> [WHAT THE TASK REQUIRES]:
Report the lines of the data below that contain the string "objectâ".

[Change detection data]
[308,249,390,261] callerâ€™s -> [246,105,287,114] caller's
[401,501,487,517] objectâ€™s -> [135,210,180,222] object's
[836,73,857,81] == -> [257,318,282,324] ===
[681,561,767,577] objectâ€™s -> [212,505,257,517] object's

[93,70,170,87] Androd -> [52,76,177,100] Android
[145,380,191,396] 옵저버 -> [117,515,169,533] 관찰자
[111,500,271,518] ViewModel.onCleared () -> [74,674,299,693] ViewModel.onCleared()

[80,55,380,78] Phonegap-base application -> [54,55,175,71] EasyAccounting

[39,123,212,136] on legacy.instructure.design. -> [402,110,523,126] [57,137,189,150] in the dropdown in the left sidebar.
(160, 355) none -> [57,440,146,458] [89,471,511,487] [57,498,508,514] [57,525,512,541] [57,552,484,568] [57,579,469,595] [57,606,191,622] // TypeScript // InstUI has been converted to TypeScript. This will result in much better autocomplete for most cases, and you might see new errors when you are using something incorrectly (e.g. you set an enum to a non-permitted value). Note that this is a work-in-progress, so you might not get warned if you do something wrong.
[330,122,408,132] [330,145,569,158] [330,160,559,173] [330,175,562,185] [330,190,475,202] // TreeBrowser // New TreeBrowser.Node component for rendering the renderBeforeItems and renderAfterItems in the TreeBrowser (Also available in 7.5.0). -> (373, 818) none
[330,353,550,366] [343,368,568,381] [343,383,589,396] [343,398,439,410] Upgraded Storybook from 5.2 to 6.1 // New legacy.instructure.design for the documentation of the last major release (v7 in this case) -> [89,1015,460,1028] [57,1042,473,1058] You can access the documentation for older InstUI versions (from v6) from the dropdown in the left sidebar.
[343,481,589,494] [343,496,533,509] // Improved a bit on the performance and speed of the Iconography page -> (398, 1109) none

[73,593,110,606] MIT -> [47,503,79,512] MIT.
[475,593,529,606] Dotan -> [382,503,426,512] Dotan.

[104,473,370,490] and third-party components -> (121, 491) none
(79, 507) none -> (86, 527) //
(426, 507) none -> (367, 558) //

> [EXERCISE OUTPUT]:
[401,501,487,517] objectâ€™s -> [135,210,180,222] object's
[681,561,767,577] objectâ€™s -> [212,505,257,517] object's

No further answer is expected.